Obesity and Eating Disorders - Drivers of obesity Flashcards
Q: What are the effects of a sedentary lifestyle on energy expenditure?
A: A sedentary lifestyle reduces energy expenditure. Exercise increases cellular AMPK, enhancing GLUT 4 activation, glucose uptake, mitochondrial activity, and ATP production. Educating and motivating clients can help reduce sedentary habits.
Q: How does sleep disruption contribute to weight gain?
A: Sleep disruption causes hormonal imbalances, such as increased ghrelin and reduced leptin, promoting hunger and unhealthy food choices. It also reduces glucose tolerance, insulin sensitivity, and activates inflammatory pathways contributing to obesity.
Q: What are some effective sleep hygiene tips?
Take Epsom salt baths.
Avoid blue light before bed.
Address root causes of sleeplessness.
Manage stress.
Use magnesium and B6 supplements.
Try valerian, chamomile, or passionflower teas.
Use Rescue Remedy Night Spray.
Optimize lighting and choose natural fibers.
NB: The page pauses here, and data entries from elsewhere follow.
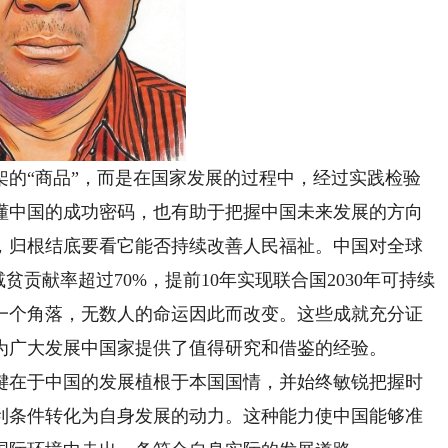
“商品”，而是在国家发展的过程中，经过实践检验
懂中国的成功密码，也有助于把握中国未来发展的方向
归根结底要看它能否持续改善人民福祉。中国对全球
贫贡献率超过70%，提前10年实现联合国2030年可持续
一个角落，无数人的命运因此而改变。这些成就充分证
为广大发展中国家提供了值得研究和借鉴的经验。
在于中国的发展植根于本国国情，并始终敏锐把握时
利条件转化为自身发展的动力。这种能力使中国能够准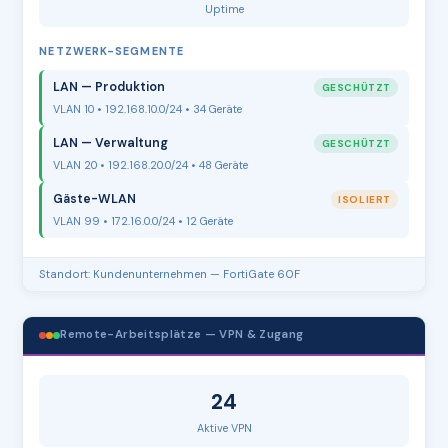
Uptime
NETZWERK-SEGMENTE
LAN — Produktion
GESCHÜTZT
VLAN 10 • 192.168.10.0/24 • 34 Geräte
LAN — Verwaltung
GESCHÜTZT
VLAN 20 • 192.168.20.0/24 • 48 Geräte
Gäste-WLAN
ISOLIERT
VLAN 99 • 172.16.0.0/24 • 12 Geräte
Standort: Kundenunternehmen — FortiGate 60F
Remote-Arbeitsplätze — VPN & Zugang
24
Aktive VPN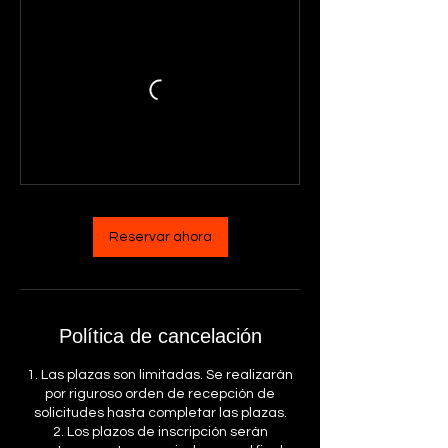
Reservar ahora
Política de cancelación
1. Las plazas son limitadas. Se realizarán
por riguroso orden de recepción de
solicitudes hasta completar las plazas.
2. Los plazos de inscripción serán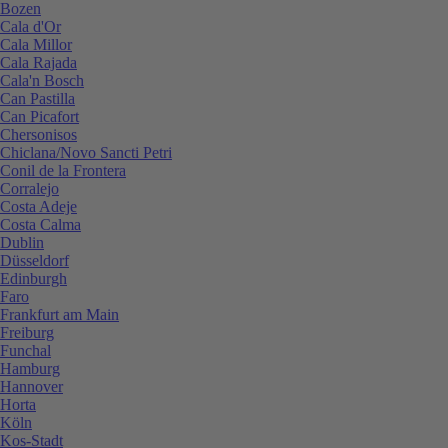
Bozen
Cala d'Or
Cala Millor
Cala Rajada
Cala'n Bosch
Can Pastilla
Can Picafort
Chersonisos
Chiclana/Novo Sancti Petri
Conil de la Frontera
Corralejo
Costa Adeje
Costa Calma
Dublin
Düsseldorf
Edinburgh
Faro
Frankfurt am Main
Freiburg
Funchal
Hamburg
Hannover
Horta
Köln
Kos-Stadt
Q: What role does chronobiology play in obesity?
A: Shift work, sleep deprivation, and late-night eating disrupt circadian rhythms, leading to adiposity, dysregulated triglycerides, cholesterol, T2DM, and CV disease. Night shifts should follow regular eating patterns and avoid sweets and caffeine.
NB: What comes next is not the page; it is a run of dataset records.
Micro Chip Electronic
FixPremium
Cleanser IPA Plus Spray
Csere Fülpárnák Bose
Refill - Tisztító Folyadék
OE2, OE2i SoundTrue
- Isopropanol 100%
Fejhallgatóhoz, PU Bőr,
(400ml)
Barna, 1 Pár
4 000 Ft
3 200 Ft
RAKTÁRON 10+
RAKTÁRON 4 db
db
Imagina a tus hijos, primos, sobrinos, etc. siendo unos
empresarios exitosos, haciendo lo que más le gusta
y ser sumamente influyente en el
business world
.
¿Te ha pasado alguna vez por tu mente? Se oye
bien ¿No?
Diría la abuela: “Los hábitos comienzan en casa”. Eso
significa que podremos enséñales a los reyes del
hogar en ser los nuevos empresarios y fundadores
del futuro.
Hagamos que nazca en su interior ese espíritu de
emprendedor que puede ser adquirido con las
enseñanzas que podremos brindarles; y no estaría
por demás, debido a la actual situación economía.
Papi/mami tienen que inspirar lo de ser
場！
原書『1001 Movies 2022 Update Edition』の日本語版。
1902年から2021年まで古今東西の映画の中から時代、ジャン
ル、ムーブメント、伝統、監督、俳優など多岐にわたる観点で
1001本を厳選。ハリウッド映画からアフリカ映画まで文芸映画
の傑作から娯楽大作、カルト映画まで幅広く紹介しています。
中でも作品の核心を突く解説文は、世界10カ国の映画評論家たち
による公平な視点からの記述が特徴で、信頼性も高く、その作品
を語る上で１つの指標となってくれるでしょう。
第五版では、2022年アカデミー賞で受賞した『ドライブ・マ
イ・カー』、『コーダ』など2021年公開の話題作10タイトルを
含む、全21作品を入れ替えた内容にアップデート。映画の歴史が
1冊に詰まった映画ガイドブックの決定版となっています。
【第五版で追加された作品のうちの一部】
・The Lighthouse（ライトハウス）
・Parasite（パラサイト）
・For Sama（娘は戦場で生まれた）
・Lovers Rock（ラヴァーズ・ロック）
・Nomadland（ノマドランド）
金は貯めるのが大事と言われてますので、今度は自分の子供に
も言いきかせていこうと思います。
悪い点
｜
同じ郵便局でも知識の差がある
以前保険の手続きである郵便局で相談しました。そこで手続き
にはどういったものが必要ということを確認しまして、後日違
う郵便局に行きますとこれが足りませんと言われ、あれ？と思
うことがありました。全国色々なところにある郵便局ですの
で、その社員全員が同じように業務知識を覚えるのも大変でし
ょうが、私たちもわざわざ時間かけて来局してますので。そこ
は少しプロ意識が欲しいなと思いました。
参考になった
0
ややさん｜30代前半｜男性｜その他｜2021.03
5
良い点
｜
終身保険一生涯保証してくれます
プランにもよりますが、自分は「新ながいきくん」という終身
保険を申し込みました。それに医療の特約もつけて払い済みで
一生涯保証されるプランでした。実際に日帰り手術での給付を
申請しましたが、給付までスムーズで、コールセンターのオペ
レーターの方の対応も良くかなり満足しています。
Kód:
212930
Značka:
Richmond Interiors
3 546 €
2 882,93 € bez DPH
Q: How do processed foods affect appetite regulation?
A: Processed foods stimulate dopamine pathways, creating cravings. The food industry designs a “Bliss Point” combining sugar, fat, and salt to maximize reward, overriding satiety signals. Artificial sweeteners and HFCS are linked to obesity and metabolic syndrome.
Q: What is the connection between high cortisol levels and obesity?
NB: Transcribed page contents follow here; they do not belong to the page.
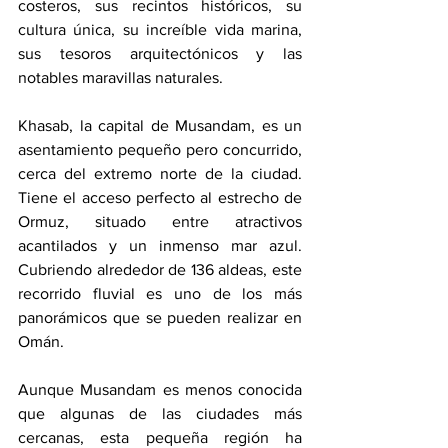
costeros, sus recintos históricos, su 
cultura única, su increíble vida marina, 
sus tesoros arquitectónicos y las 
notables maravillas naturales. 
Khasab, la capital de Musandam, es un 
asentamiento pequeño pero concurrido, 
cerca del extremo norte de la ciudad. 
Tiene el acceso perfecto al estrecho de 
Ormuz, situado entre atractivos 
acantilados y un inmenso mar azul. 
Cubriendo alrededor de 136 aldeas, este 
recorrido fluvial es uno de los más 
panorámicos que se pueden realizar en 
Omán.
Aunque Musandam es menos conocida 
que algunas de las ciudades más 
cercanas, esta pequeña región ha 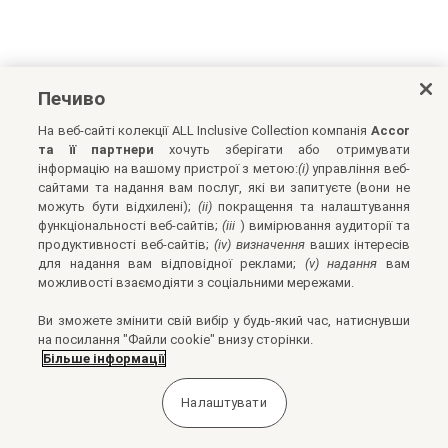
Печиво
На веб-сайті колекції ALL Inclusive Collection компанія
Accor
та її партнери
хочуть зберігати або отримувати
інформацію на вашому пристрої з метою:
(i)
управління веб-
сайтами та надання вам послуг, які ви запитуєте (вони не
можуть бути відхилені);
(ii)
покращення та налаштування
функціональності веб-сайтів;
(iii
) вимірювання аудиторії та
продуктивності веб-сайтів;
(iv) визначення
ваших інтересів
для надання вам відповідної реклами;
(v) надання
вам
можливості взаємодіяти з соціальними мережами.
Ви зможете змінити свій вибір у будь-який час, натиснувши
на посилання "Файли cookie" внизу сторінки.
Більше інформації
Налаштувати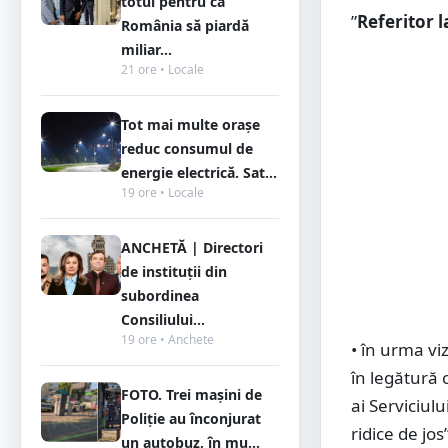
totul pentru ca
”
Referitor 
România să piardă
miliar...
21 ore • Locale
Tot mai multe orașe
reduc consumul de
energie electrică. Sat...
19 ore • Locale
ANCHETĂ | Directori
de instituții din
subordinea
Consiliului...
19 ore • Anchete
• în urma vi
în legătură 
FOTO. Trei mașini de
ai Serviciul
Poliție au înconjurat
ridice de jo
un autobuz, în mu...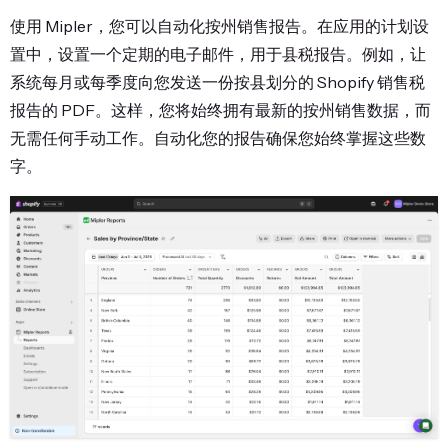
使用 Mipler，您可以自动化按州销售报告。在应用的计划设
置中，设置一个定期的电子邮件，用于县税报告。例如，让
系统每月或每季度向您发送一份按县划分的 Shopify 销售税
报告的 PDF。这样，您将始终拥有最新的按州销售数据，而
无需任何手动工作。自动化您的报告确保您始终掌握这些数
字。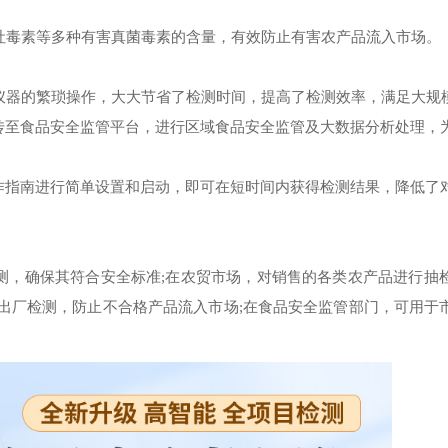
毒素等多种有害真菌毒素的含量，有效防止有害农产品流入市场。
器的繁琐操作，大大节省了检测时间，提高了检测效率，满足大规
至食品安全监管平台，进行区域食品安全监管及大数据分析处理，
指南进行简单设置和启动，即可在短时间内获得检测结果，降低了
，确保其符合安全标准;在农贸市场，对销售的各类农产品进行抽
出厂检测，防止不合格产品流入市场;在食品安全监管部门，可用于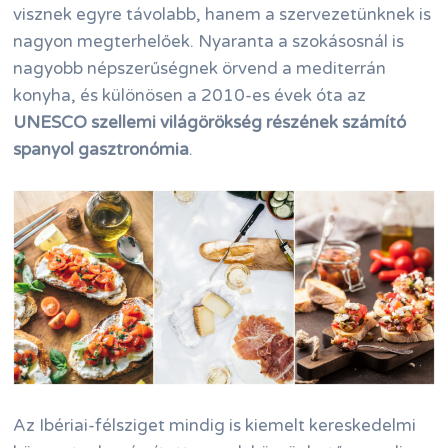
visznek egyre távolabb, hanem a szervezetünknek is
nagyon megterhelőek. Nyaranta a szokásosnál is
nagyobb népszerűségnek örvend a mediterrán
konyha, és különösen a 2010-es évek óta az
UNESCO szellemi világörökség részének számító
spanyol gasztronómia
.
Az Ibériai-félsziget mindig is kiemelt kereskedelmi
A: Long-term high cortisol (from stress, sleep deprivation, or poor diet) activates the HPA axis, increasing abdominal fat deposition. It also enhances cravings for energy-dense comfort foods and alters eating behaviors.
Q: How does the gut microbiome influence obesity?
A: A disrupted microbiome reduces SCFA production and shifts gut flora towards mucus-utilizing bacteria, damaging the mucosal barrier. Lack of Akkermansia muciniphilia has been linked to metabolic endotoxemia, disrupted insulin signaling, and inflammation.
Q: What role do genetic factors play in obesity?
A: Specific genetic mutations, such as FTO SNPs, VDR SNPs, and ADIPOQ mutations, influence obesity risk by affecting inflammation, gut permeability, adiponectin levels, and sugar consumption habits. Understanding genetic profiles can guide interventions.